Your instructions: In your answer, give each entry again exactly as it appears.

(Beginning of Data records)

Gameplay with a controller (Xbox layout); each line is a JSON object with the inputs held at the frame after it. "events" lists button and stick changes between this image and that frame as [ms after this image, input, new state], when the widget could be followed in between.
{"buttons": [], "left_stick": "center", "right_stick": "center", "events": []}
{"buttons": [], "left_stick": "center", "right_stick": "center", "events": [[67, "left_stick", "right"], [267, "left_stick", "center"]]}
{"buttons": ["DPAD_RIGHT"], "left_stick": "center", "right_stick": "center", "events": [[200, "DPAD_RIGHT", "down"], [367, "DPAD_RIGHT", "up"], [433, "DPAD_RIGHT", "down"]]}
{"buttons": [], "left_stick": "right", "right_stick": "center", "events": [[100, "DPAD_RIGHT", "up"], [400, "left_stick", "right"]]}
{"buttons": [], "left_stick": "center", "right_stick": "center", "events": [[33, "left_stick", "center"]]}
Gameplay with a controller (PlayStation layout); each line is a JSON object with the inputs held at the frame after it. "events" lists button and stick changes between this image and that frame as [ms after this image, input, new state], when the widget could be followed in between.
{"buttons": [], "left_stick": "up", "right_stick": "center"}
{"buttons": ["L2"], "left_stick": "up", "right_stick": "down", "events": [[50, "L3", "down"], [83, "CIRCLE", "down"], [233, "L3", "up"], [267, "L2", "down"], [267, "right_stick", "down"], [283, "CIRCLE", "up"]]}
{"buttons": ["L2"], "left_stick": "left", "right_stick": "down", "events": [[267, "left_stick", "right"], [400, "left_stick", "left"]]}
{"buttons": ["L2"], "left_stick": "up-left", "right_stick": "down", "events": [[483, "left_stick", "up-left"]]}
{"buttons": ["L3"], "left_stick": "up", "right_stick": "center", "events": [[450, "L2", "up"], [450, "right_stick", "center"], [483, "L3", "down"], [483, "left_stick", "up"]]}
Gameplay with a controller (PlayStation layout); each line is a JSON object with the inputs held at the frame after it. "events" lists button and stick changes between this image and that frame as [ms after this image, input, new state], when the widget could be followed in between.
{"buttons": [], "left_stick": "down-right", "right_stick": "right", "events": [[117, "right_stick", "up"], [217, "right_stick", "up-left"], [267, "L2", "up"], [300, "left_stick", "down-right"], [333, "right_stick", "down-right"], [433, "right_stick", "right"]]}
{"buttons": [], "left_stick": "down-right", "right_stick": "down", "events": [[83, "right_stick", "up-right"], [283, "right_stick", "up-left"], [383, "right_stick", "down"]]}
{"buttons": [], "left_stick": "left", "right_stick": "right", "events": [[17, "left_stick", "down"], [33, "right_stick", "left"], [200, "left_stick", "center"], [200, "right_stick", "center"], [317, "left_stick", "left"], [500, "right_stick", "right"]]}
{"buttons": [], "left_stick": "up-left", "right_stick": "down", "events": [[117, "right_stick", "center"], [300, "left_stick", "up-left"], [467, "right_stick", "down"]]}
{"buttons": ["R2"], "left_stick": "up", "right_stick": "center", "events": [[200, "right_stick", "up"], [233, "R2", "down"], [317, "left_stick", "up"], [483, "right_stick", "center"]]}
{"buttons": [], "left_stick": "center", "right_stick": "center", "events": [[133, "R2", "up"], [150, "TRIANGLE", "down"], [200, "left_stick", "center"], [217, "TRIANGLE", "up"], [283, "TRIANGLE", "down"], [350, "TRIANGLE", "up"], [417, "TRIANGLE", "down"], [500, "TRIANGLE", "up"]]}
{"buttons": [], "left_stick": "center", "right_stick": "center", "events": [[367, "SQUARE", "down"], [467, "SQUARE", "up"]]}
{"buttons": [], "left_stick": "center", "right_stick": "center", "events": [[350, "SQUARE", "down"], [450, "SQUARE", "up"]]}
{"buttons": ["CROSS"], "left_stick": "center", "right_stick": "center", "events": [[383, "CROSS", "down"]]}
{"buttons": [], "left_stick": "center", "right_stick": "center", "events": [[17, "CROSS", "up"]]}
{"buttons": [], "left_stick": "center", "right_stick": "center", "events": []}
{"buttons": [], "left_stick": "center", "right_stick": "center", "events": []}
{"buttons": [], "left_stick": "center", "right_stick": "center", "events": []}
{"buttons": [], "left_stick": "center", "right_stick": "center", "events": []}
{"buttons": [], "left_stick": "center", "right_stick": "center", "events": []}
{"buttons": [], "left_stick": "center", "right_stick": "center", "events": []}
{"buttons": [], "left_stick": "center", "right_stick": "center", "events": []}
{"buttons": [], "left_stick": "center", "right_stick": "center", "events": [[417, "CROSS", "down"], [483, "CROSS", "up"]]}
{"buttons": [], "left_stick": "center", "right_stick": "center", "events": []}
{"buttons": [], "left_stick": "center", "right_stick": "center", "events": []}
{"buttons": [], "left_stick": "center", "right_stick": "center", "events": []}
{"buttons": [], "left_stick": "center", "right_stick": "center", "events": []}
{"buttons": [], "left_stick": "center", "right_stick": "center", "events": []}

(End of Data records)

Response below:
Gameplay with a controller (Xbox layout); each line is a JSON object with the inputs held at the frame after it. "events" lists button and stick changes between this image and that frame as [ms after this image, input, new state], when the widget could be followed in between.
{"buttons": [], "left_stick": "center", "right_stick": "center", "events": []}
{"buttons": [], "left_stick": "center", "right_stick": "center", "events": [[67, "left_stick", "right"], [267, "left_stick", "center"]]}
{"buttons": ["DPAD_RIGHT"], "left_stick": "center", "right_stick": "center", "events": [[200, "DPAD_RIGHT", "down"], [367, "DPAD_RIGHT", "up"], [433, "DPAD_RIGHT", "down"]]}
{"buttons": [], "left_stick": "right", "right_stick": "center", "events": [[100, "DPAD_RIGHT", "up"], [400, "left_stick", "right"]]}
{"buttons": [], "left_stick": "center", "right_stick": "center", "events": [[33, "left_stick", "center"]]}
Gameplay with a controller (PlayStation layout); each line is a JSON object with the inputs held at the frame after it. "events" lists button and stick changes between this image and that frame as [ms after this image, input, new state], when the widget could be followed in between.
{"buttons": [], "left_stick": "up", "right_stick": "center"}
{"buttons": ["L2"], "left_stick": "up", "right_stick": "down", "events": [[50, "L3", "down"], [83, "CIRCLE", "down"], [233, "L3", "up"], [267, "L2", "down"], [267, "right_stick", "down"], [283, "CIRCLE", "up"]]}
{"buttons": ["L2"], "left_stick": "left", "right_stick": "down", "events": [[267, "left_stick", "right"], [400, "left_stick", "left"]]}
{"buttons": ["L2"], "left_stick": "up-left", "right_stick": "down", "events": [[483, "left_stick", "up-left"]]}
{"buttons": ["L3"], "left_stick": "up", "right_stick": "center", "events": [[450, "L2", "up"], [450, "right_stick", "center"], [483, "L3", "down"], [483, "left_stick", "up"]]}
Gameplay with a controller (PlayStation layout); each line is a JSON object with the inputs held at the frame after it. "events" lists button and stick changes between this image and that frame as [ms after this image, input, new state], when the widget could be followed in between.
{"buttons": [], "left_stick": "down-right", "right_stick": "right", "events": [[117, "right_stick", "up"], [217, "right_stick", "up-left"], [267, "L2", "up"], [300, "left_stick", "down-right"], [333, "right_stick", "down-right"], [433, "right_stick", "right"]]}
{"buttons": [], "left_stick": "down-right", "right_stick": "down", "events": [[83, "right_stick", "up-right"], [283, "right_stick", "up-left"], [383, "right_stick", "down"]]}
{"buttons": [], "left_stick": "left", "right_stick": "right", "events": [[17, "left_stick", "down"], [33, "right_stick", "left"], [200, "left_stick", "center"], [200, "right_stick", "center"], [317, "left_stick", "left"], [500, "right_stick", "right"]]}
{"buttons": [], "left_stick": "up-left", "right_stick": "down", "events": [[117, "right_stick", "center"], [300, "left_stick", "up-left"], [467, "right_stick", "down"]]}
{"buttons": ["R2"], "left_stick": "up", "right_stick": "center", "events": [[200, "right_stick", "up"], [233, "R2", "down"], [317, "left_stick", "up"], [483, "right_stick", "center"]]}
{"buttons": [], "left_stick": "center", "right_stick": "center", "events": [[133, "R2", "up"], [150, "TRIANGLE", "down"], [200, "left_stick", "center"], [217, "TRIANGLE", "up"], [283, "TRIANGLE", "down"], [350, "TRIANGLE", "up"], [417, "TRIANGLE", "down"], [500, "TRIANGLE", "up"]]}
{"buttons": [], "left_stick": "center", "right_stick": "center", "events": [[367, "SQUARE", "down"], [467, "SQUARE", "up"]]}
{"buttons": [], "left_stick": "center", "right_stick": "center", "events": [[350, "SQUARE", "down"], [450, "SQUARE", "up"]]}
{"buttons": ["CROSS"], "left_stick": "center", "right_stick": "center", "events": [[383, "CROSS", "down"]]}
{"buttons": [], "left_stick": "center", "right_stick": "center", "events": [[17, "CROSS", "up"]]}
{"buttons": [], "left_stick": "center", "right_stick": "center", "events": []}
{"buttons": [], "left_stick": "center", "right_stick": "center", "events": []}
{"buttons": [], "left_stick": "center", "right_stick": "center", "events": []}
{"buttons": [], "left_stick": "center", "right_stick": "center", "events": []}
{"buttons": [], "left_stick": "center", "right_stick": "center", "events": []}
{"buttons": [], "left_stick": "center", "right_stick": "center", "events": []}
{"buttons": [], "left_stick": "center", "right_stick": "center", "events": []}
{"buttons": [], "left_stick": "center", "right_stick": "center", "events": [[417, "CROSS", "down"], [483, "CROSS", "up"]]}
{"buttons": [], "left_stick": "center", "right_stick": "center", "events": []}
{"buttons": [], "left_stick": "center", "right_stick": "center", "events": []}
{"buttons": [], "left_stick": "center", "right_stick": "center", "events": []}
{"buttons": [], "left_stick": "center", "right_stick": "center", "events": []}
{"buttons": [], "left_stick": "center", "right_stick": "center", "events": []}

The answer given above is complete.